INTÉRPRETE DE SI MESMA

Mas Cheryl não é Miranda. E ela se sente aliviada por não precisar levar a personagem ao cinema e interpretá-la, como faz nos filmes que dirige. "Foi libertador escrever sobre alguém diferente de mim. A pior parte dos meus filmes foi atuar. Não gostava das personagens."

Miranda, que cresceu em Berkeley (Califórnia) e largou a faculdade para fazer curtas e performances em Portland (Oregon) nos anos 1990, lançou em 2005 seu primeiro longa, "Eu, Você e Todos Nós", premiado em Cannes e Sundance. Ela interpretava uma artista plástica excêntrica e solitária com dificuldades para se relacionar com um vendedor de sapatos recém-separado.
Seis anos depois, após um intervalo para escrever um elogiado livro de contos, "É Claro que Você Sabe do que Estou Falando" (ed. Agir, 2008), e criar esculturas interativas para a Bienal de Veneza, Miranda estreou seu segundo filme, "O Futuro" (2011), no papel de uma dançarina medíocre.

"Não sinto que haja um mundo do qual eu faça parte secretamente", ela diz, ao ser questionada sobre onde se sente melhor entre seus pares, como escritora, diretora ou artista plástica. "A maior parte do tempo sou eu aqui sozinha, fazendo coisas em mídias diferentes, às vezes três projetos no mesmo dia. Meus amigos são escritores, diretores, artistas, mas não são radicalmente diferentes entre si. A maioria é um bando de mulheres espertas."

Lidar com as indústrias do cinema e do livro é, sem dúvida, bem diferente. "No cinema, as equipes são famosas por serem muito eficientes, trabalham juntas para fazer algo rápido e com qualidade. Nas editoras, o processo é mais intelectual e muito lento", diz.
Flavio Scorsato
TEM ALGUÉM AÍ?
Miranda aderiu a uma nova plataforma recentemente, ao criar e ajudar a construir o aplicativo de celular "Somebody" (grátis para iOS e Android), um projeto de arte que mistura serviço de mensagens e performance.


Funciona assim: você pode mandar mensagens para amigos dos quais tem o número de celular e que estejam cadastrados no programa. Quando alguém estiver perto de seu amigo, o aplicativo pergunta se ele pode entregar o recado pessoalmente. E lá vai o "somebody" ("alguém"), como um correio-elegante. Mesmo usando outra mídia, ela consegue explorar um de seus temas recorrentes: a obsessão por desconhecidos.

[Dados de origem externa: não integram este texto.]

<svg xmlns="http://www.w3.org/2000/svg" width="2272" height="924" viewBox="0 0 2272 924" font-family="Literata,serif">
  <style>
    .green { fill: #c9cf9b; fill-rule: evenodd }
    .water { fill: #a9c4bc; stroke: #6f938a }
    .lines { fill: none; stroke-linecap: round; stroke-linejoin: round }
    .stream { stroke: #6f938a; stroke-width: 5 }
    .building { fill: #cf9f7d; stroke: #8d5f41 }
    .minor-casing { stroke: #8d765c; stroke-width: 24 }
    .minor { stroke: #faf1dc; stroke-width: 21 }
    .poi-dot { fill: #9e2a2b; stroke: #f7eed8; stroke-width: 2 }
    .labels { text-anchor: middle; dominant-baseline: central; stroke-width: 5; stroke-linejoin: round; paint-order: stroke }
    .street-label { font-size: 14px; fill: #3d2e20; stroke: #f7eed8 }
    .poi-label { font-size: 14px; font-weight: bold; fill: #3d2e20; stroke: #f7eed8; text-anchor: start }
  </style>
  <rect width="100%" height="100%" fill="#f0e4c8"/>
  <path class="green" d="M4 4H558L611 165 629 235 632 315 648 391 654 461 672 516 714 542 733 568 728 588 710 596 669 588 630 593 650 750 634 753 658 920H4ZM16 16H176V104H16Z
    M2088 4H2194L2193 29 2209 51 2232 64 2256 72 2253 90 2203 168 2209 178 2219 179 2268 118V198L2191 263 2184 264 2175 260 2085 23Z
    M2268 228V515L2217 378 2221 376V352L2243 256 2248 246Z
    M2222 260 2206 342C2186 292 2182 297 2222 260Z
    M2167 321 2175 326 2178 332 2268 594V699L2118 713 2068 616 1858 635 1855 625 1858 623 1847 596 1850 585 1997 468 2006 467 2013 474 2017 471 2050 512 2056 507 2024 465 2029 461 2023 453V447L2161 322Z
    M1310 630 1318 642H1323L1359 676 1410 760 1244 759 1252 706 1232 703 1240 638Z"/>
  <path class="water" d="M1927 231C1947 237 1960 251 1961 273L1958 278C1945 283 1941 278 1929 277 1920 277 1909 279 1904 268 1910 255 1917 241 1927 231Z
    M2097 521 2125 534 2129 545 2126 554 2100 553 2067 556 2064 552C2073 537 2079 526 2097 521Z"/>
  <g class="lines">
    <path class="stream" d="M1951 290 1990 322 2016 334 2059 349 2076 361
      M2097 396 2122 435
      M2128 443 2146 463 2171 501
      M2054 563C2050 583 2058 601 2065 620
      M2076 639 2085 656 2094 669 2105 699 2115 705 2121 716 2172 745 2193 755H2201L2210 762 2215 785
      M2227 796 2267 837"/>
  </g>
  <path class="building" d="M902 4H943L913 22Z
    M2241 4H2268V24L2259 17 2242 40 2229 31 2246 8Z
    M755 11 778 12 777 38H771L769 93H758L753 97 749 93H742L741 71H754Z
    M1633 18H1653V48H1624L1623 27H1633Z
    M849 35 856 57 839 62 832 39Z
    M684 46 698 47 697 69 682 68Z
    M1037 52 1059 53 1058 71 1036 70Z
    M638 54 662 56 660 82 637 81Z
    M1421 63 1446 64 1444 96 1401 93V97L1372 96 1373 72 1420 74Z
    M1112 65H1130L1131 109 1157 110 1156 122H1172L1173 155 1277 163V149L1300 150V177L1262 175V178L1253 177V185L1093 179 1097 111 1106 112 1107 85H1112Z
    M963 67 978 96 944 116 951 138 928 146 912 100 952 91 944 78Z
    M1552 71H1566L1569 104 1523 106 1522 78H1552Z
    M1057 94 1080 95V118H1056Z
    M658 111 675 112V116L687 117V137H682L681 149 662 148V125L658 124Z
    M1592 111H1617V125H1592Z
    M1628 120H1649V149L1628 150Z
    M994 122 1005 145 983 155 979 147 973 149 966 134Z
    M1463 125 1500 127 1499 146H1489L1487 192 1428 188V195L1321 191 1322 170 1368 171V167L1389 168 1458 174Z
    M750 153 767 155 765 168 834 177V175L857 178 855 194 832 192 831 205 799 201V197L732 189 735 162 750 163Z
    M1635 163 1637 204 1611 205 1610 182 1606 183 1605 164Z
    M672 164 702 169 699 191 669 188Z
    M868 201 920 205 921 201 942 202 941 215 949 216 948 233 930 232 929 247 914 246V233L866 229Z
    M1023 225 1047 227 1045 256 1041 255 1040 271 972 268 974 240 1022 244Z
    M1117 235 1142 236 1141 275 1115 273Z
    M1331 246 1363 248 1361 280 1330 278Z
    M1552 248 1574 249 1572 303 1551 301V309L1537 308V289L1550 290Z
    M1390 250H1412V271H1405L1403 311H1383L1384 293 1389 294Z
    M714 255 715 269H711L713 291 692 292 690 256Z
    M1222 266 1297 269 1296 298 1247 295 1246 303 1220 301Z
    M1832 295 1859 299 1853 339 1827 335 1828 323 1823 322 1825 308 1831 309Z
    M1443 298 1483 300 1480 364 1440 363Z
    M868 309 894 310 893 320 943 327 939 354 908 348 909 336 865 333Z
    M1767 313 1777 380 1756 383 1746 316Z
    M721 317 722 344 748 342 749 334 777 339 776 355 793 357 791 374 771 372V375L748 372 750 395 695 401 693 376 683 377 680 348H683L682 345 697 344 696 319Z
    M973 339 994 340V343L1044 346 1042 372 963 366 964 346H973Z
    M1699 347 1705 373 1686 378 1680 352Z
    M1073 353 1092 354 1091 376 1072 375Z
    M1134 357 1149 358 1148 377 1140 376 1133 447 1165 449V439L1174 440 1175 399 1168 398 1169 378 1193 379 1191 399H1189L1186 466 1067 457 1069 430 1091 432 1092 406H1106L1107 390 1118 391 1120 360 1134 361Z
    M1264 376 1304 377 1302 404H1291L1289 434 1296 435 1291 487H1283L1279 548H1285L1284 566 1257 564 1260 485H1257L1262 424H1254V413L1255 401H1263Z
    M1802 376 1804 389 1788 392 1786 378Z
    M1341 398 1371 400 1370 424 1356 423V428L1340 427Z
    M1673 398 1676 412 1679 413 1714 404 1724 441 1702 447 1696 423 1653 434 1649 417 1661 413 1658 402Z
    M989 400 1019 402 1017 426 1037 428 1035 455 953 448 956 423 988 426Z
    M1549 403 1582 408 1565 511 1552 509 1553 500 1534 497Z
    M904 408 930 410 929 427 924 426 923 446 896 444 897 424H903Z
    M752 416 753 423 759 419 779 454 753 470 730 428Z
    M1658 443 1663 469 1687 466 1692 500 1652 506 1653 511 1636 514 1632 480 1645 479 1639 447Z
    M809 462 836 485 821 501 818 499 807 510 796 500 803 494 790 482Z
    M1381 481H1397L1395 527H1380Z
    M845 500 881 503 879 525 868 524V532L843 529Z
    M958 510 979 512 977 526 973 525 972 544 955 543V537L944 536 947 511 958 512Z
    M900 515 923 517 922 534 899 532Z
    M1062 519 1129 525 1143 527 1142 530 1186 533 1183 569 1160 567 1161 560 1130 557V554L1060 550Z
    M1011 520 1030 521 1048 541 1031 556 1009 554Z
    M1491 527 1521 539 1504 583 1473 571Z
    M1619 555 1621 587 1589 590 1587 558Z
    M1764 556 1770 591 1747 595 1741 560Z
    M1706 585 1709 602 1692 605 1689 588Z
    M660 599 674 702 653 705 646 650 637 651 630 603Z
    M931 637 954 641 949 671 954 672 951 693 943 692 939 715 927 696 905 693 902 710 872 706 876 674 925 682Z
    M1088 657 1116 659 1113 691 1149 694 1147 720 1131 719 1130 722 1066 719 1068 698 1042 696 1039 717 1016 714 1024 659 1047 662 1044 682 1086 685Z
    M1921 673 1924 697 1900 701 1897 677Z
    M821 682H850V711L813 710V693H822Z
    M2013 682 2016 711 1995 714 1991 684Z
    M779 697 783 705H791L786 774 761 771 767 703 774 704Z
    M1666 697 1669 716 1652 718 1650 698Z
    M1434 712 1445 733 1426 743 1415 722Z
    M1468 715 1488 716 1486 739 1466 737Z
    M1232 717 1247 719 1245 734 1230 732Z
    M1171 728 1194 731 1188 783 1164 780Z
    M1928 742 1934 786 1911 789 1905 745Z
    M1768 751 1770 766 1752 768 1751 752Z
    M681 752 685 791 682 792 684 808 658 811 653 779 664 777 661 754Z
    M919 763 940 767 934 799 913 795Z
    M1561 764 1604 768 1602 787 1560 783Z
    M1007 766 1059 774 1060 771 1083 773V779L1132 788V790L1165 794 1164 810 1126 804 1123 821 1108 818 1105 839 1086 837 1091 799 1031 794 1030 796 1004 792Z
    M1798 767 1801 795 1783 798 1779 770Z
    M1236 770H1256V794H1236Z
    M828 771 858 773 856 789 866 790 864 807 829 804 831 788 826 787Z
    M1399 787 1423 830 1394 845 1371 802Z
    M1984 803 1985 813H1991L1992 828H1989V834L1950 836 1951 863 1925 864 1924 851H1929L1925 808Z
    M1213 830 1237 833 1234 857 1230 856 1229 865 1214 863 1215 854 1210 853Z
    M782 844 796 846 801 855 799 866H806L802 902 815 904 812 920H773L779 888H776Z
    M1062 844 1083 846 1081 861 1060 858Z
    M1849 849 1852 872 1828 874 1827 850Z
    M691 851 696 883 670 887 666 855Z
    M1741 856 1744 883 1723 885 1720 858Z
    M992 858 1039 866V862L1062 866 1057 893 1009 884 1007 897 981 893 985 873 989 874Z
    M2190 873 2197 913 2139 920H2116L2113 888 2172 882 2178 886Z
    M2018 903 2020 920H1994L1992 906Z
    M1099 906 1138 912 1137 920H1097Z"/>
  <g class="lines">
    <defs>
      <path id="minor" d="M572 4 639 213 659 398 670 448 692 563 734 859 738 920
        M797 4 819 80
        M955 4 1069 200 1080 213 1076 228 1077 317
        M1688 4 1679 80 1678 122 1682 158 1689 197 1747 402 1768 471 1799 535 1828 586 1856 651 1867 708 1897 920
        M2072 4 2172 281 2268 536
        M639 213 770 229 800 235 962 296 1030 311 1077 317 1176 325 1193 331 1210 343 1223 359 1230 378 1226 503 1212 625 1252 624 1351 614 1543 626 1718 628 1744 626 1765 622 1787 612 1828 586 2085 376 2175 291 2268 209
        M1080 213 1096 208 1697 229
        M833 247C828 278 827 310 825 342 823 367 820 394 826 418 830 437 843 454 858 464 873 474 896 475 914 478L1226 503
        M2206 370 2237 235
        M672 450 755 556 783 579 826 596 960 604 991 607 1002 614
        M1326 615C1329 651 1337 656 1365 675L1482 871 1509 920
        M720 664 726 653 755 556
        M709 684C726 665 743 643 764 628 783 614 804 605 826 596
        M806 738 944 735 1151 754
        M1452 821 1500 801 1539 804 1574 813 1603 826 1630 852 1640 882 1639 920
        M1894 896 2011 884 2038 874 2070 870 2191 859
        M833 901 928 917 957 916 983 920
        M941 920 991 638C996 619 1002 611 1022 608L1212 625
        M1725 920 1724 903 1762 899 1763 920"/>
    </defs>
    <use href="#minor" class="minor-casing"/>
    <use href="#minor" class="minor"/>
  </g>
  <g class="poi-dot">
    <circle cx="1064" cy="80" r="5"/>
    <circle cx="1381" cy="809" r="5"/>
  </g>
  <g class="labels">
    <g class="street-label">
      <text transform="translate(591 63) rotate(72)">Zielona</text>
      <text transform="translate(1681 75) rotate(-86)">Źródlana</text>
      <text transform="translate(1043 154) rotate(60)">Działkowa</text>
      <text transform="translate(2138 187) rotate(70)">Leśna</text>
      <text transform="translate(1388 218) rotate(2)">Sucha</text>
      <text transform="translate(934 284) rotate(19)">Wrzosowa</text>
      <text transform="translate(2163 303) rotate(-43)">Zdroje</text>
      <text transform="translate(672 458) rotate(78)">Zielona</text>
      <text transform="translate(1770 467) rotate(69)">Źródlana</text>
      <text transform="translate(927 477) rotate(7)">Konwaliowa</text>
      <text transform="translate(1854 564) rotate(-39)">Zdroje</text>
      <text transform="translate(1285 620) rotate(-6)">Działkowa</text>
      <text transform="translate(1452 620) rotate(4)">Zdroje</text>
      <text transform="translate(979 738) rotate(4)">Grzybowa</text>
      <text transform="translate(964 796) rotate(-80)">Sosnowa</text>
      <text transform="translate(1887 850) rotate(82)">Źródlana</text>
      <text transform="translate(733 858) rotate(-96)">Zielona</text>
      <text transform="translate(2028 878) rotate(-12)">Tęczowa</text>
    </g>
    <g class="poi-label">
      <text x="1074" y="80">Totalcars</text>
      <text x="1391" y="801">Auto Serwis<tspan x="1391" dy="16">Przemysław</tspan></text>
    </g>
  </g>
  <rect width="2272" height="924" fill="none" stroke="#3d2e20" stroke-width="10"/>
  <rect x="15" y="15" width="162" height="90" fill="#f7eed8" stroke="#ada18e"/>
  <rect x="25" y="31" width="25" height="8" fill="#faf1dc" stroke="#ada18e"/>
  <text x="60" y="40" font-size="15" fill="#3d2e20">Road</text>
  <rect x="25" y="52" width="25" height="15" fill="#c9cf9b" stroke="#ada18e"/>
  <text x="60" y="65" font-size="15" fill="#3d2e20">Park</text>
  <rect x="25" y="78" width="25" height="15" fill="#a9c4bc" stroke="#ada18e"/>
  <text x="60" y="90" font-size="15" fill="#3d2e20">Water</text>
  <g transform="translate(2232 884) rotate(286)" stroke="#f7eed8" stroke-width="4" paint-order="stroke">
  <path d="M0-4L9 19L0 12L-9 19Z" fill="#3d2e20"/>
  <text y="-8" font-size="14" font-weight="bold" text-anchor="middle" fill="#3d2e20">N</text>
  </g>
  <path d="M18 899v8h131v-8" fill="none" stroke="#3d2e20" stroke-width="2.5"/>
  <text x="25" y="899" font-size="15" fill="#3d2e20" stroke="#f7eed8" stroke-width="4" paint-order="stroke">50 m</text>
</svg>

"Pessoalmente, não quero nada com estranhos, mas eles são uma grande fonte de inspiração. Não me sinto confortável com ninguém, nem com meu marido e meu filho", diz. "Amo os dois, mas há uma razão em ter uma casa inteira como escritório para ficar sozinha. Meu interesse por pessoas não é algo fofinho, e sim uma curiosidade desconfortável."

Miranda já entregou umas dez mensagens por meio de seu aplicativo, e um desconhecido já entrou em seu escritório sem bater para passar um recado. "É um jogo delicado, para ser jogado no espaço público. As pessoas não querem entregar mensagens bobinhas, e sim propostas de casamento, coisas assim."

A rapidez da tecnologia para criar "Somebody" fez livros e filmes parecerem lentos, e a artista usa o que aprendeu com o aplicativo em sua nova performance. "New Society" investiga como grupos são formados e desfeitos, usando interação com o público. "Toda semana mostro uma versão para uma plateia."

Seu próximo passo é voltar ao cinema. Ela trabalha num novo roteiro e recusou o convite para ir à Festa Literária Internacional de Paraty porque usará o mês de julho para escrever. "Quero entregar a primeira versão em agosto", diz, sem dar detalhes da trama. "Agora, tenho essas pessoas habitando minha cabeça, é reconfortante. Toda vez que não sei o que fazer com minha mente, penso nesse novo mundo."